At Fiverr, I used this algorithm with some improvements to XGBoost ranking and classifier models that I will elaborate on briefly.
This algorithm is a kind of combination of both approaches I mentioned above.
- Creating a “shadow” feature for each feature on our dataset, with the same feature values but only shuffled between the rows
- Run in a loop, until one of the stopping conditions:
2.1. We are not removing any more features
2.2. We removed enough features — we can say we want to remove 60% of our features
2.3. We ran N iterations — we limit the number of iterations to not get stuck in an infinite loop
- Run X iterations — we used 5, to remove the randomness of the mode
3.1. Train the model with the regular features and the shadow features
3.2. Save the average feature importance score for each feature
3.3 Remove all the features that are lower than their shadow feature
Here is the best part of this post, our improvement to the Boruta.

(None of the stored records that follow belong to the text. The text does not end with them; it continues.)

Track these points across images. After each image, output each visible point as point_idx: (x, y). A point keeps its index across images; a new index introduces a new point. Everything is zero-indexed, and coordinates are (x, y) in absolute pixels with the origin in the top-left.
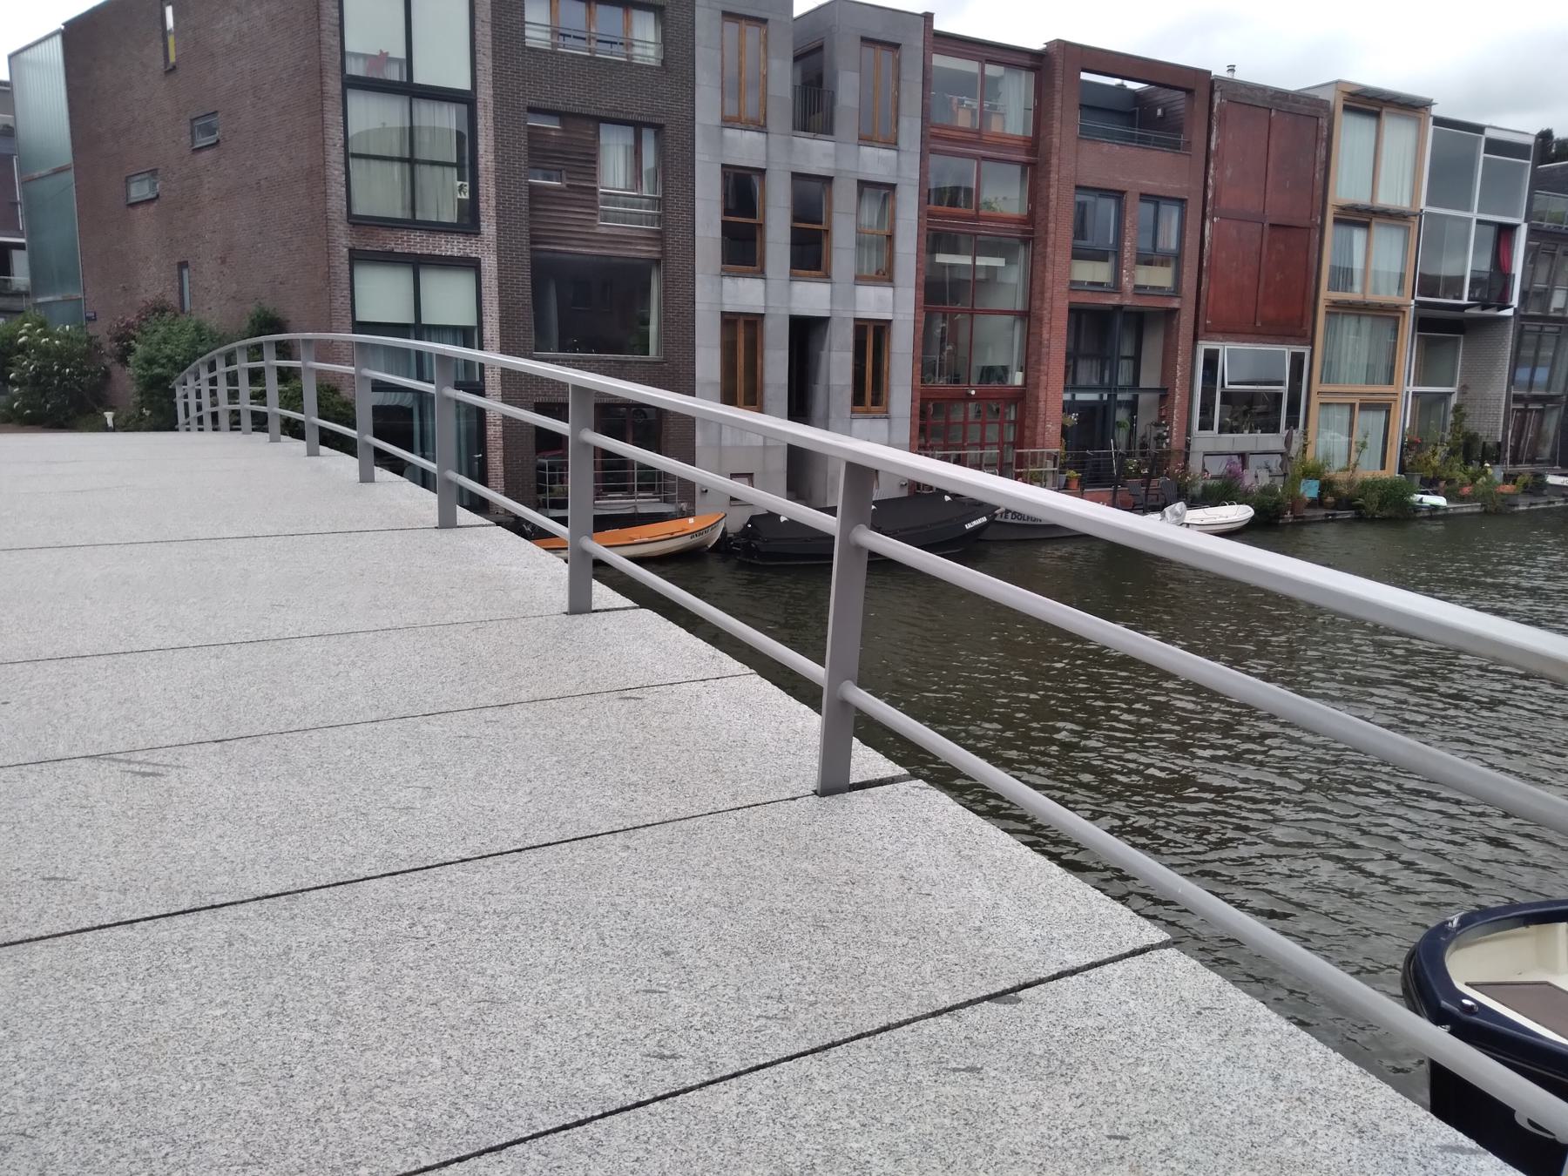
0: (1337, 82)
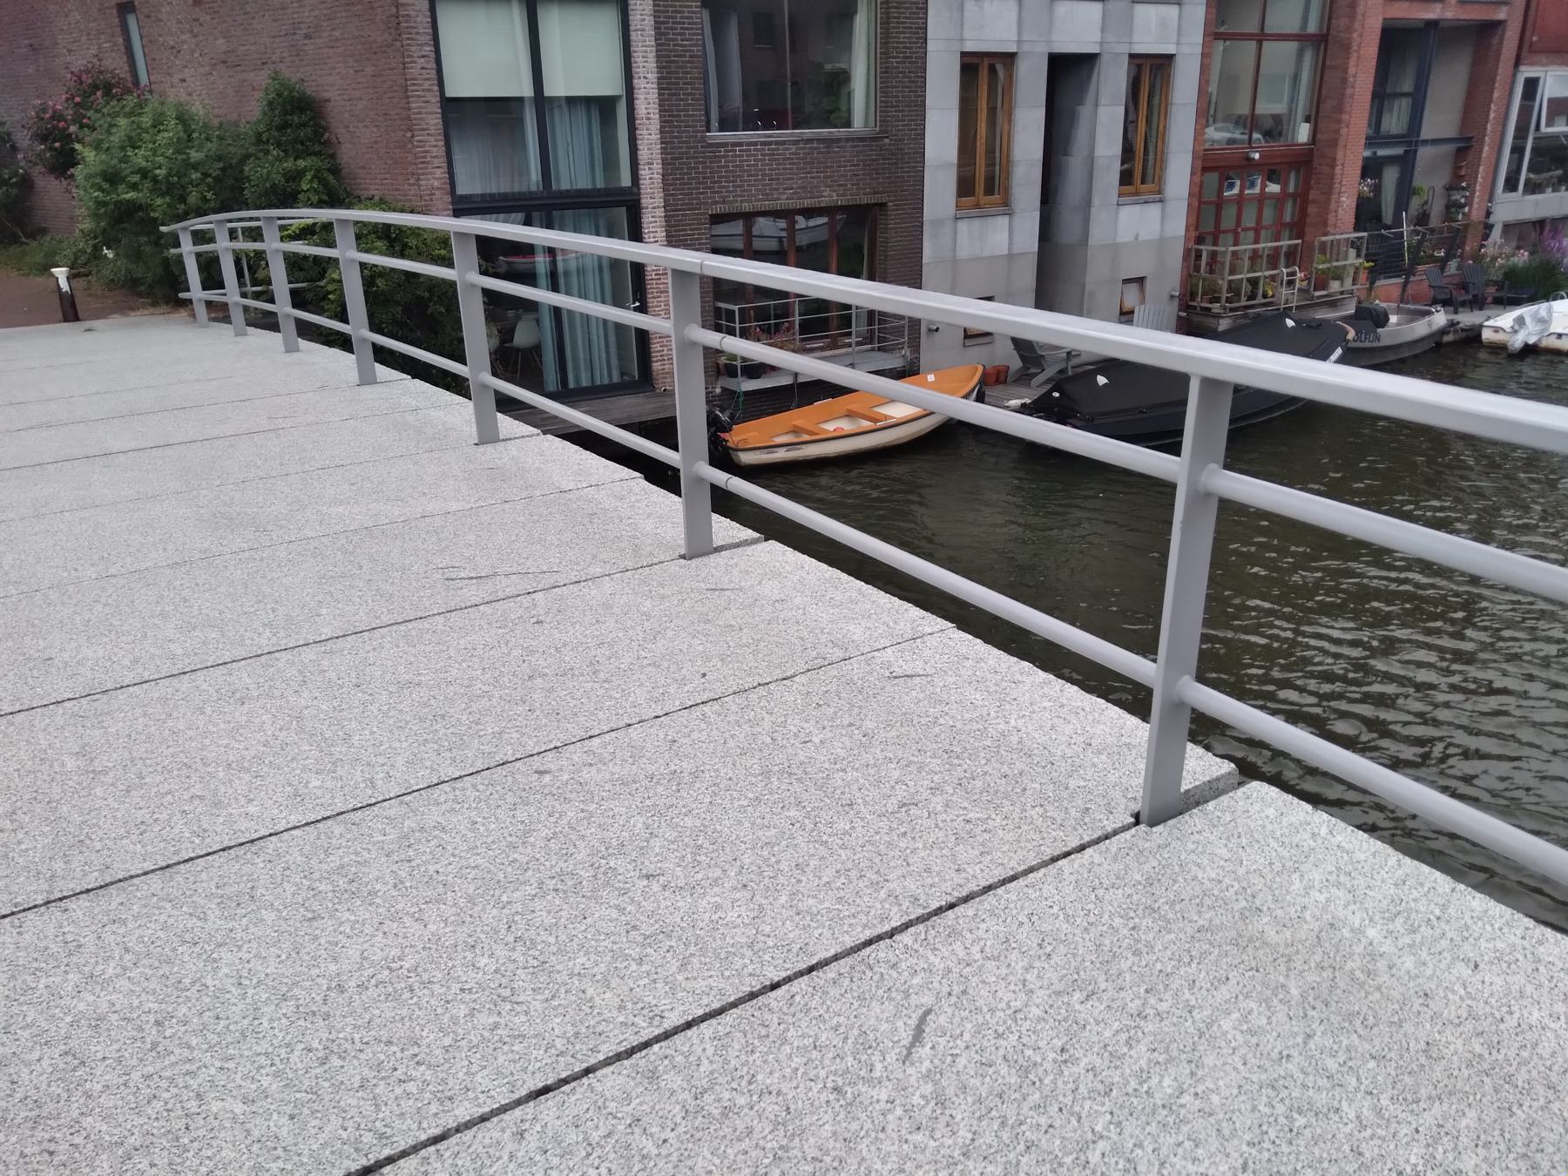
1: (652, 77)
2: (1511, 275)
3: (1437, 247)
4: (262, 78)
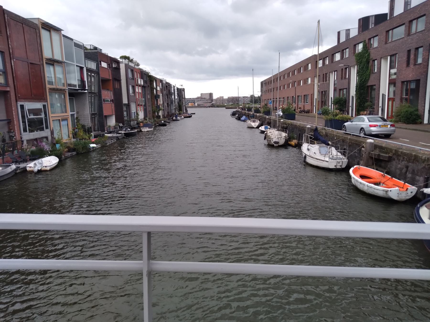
0: (38, 19)
2: (32, 152)
3: (9, 147)
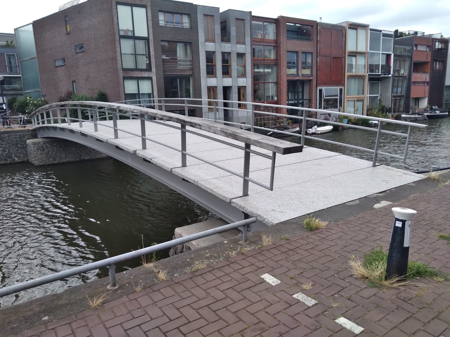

We ran the Boruta with a “short version” of our original model. By taking a sample of data and a smaller number of trees (we used XGBoost), we improved the runtime of the original Boruta, without reducing the accuracy.
Another improvement, we ran the algorithm using the random features mentioned before. This is a good sanity or stopping condition, to see that we have removed all the random features from our dataset.
With the improvement, we didn’t see any change in model accuracy, but we saw improvement in runtime. By removing, we were able to shift from 200+ features to less than 70. We saw the stability of the model on the number of trees and in different periods of training.
We also saw an improvement in the distance between the loss of the training and the validation set.
The advantage of the improvement and the Boruta, is that you are running your model. In that case, the problematic features, which were found, are problematic to your model and not a different algorithm.
In this post, you saw 3 different techniques of how to do Feature Selection to your datasets and how to build an effective predictive model. You saw our implementation of Boruta, the improvements in runtime and adding random features to help with sanity checks.
With these improvements, our model was able to run much faster, with more stability and maintained level of accuracy, with only 35% of the original features.
Choose the technique that suits you best. Remember, Feature Selection can help improve accuracy, stability, and runtime, and avoid overfitting. More importantly, the debugging and explainability are easier with fewer features.